Every line below between the line holding "wire \S0_FINAL_OUTPUT.OUTBUF.OUT ;" and the line holding "initial begin", inclusive, should be repeated exactly, and all other lines omitted.

**** PROVIDED DATA

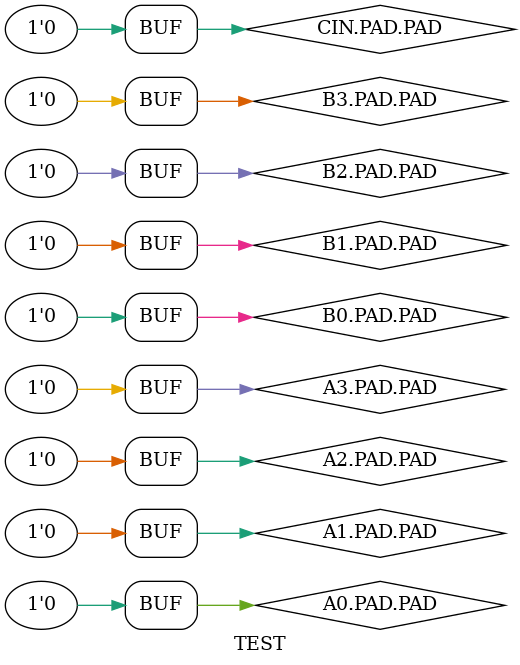
<source format=v>
`timescale 1ns / 1ps 
 
module TEST; 
 
// Inputs 
reg \A2.PAD.PAD ;
reg \A1.PAD.PAD ;
reg \B3.PAD.PAD ;
reg \A3.PAD.PAD ;
reg \B2.PAD.PAD ;
reg \CIN.PAD.PAD ;
reg \B0.PAD.PAD ;
reg \B1.PAD.PAD ;
reg \A0.PAD.PAD ;

// Outputs 
wire \S1_FINAL_OUTPUT.OUTBUF.OUT ;
wire \S2_FINAL_OUTPUT.OUTBUF.OUT ;
wire \S3_FINAL_OUTPUT.OUTBUF.OUT ;
wire \S0_FINAL_OUTPUT.OUTBUF.OUT ;
wire \COUT_FINAL_OUTPUT.OUTBUF.OUT ;
 
// Instantiate the Unit Under Test (UUT) 
 
HelloWorld uut (
.\A2.PAD.PAD (\A2.PAD.PAD ),
.\A1.PAD.PAD (\A1.PAD.PAD ),
.\B3.PAD.PAD (\B3.PAD.PAD ),
.\A3.PAD.PAD (\A3.PAD.PAD ),
.\B2.PAD.PAD (\B2.PAD.PAD ),
.\CIN.PAD.PAD (\CIN.PAD.PAD ),
.\B0.PAD.PAD (\B0.PAD.PAD ),
.\B1.PAD.PAD (\B1.PAD.PAD ),
.\A0.PAD.PAD (\A0.PAD.PAD ),
.\S1_FINAL_OUTPUT.OUTBUF.OUT (\S1_FINAL_OUTPUT.OUTBUF.OUT ),
.\S2_FINAL_OUTPUT.OUTBUF.OUT (\S2_FINAL_OUTPUT.OUTBUF.OUT ),
.\S3_FINAL_OUTPUT.OUTBUF.OUT (\S3_FINAL_OUTPUT.OUTBUF.OUT ),
.\S0_FINAL_OUTPUT.OUTBUF.OUT (\S0_FINAL_OUTPUT.OUTBUF.OUT ),
.\COUT_FINAL_OUTPUT.OUTBUF.OUT (\COUT_FINAL_OUTPUT.OUTBUF.OUT )
);

initial begin
// Initialize Inputs
\A2.PAD.PAD  = 0;
\A1.PAD.PAD  = 0;
\B3.PAD.PAD  = 0;
\A3.PAD.PAD  = 0;
\B2.PAD.PAD  = 0;
\CIN.PAD.PAD  = 0;
\B0.PAD.PAD  = 0;
\B1.PAD.PAD  = 0;
\A0.PAD.PAD  = 0;


// Wait 100 ns for global reset to finish
	#100;

	// Add stimulus here

end

endmodule
</source>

********

__EXPECTED ANSWER__
wire \S0_FINAL_OUTPUT.OUTBUF.OUT ;
wire \COUT_FINAL_OUTPUT.OUTBUF.OUT ;
 
// Instantiate the Unit Under Test (UUT) 
 
HelloWorld uut (
.\A2.PAD.PAD (\A2.PAD.PAD ),
.\A1.PAD.PAD (\A1.PAD.PAD ),
.\B3.PAD.PAD (\B3.PAD.PAD ),
.\A3.PAD.PAD (\A3.PAD.PAD ),
.\B2.PAD.PAD (\B2.PAD.PAD ),
.\CIN.PAD.PAD (\CIN.PAD.PAD ),
.\B0.PAD.PAD (\B0.PAD.PAD ),
.\B1.PAD.PAD (\B1.PAD.PAD ),
.\A0.PAD.PAD (\A0.PAD.PAD ),
.\S1_FINAL_OUTPUT.OUTBUF.OUT (\S1_FINAL_OUTPUT.OUTBUF.OUT ),
.\S2_FINAL_OUTPUT.OUTBUF.OUT (\S2_FINAL_OUTPUT.OUTBUF.OUT ),
.\S3_FINAL_OUTPUT.OUTBUF.OUT (\S3_FINAL_OUTPUT.OUTBUF.OUT ),
.\S0_FINAL_OUTPUT.OUTBUF.OUT (\S0_FINAL_OUTPUT.OUTBUF.OUT ),
.\COUT_FINAL_OUTPUT.OUTBUF.OUT (\COUT_FINAL_OUTPUT.OUTBUF.OUT )
);

initial begin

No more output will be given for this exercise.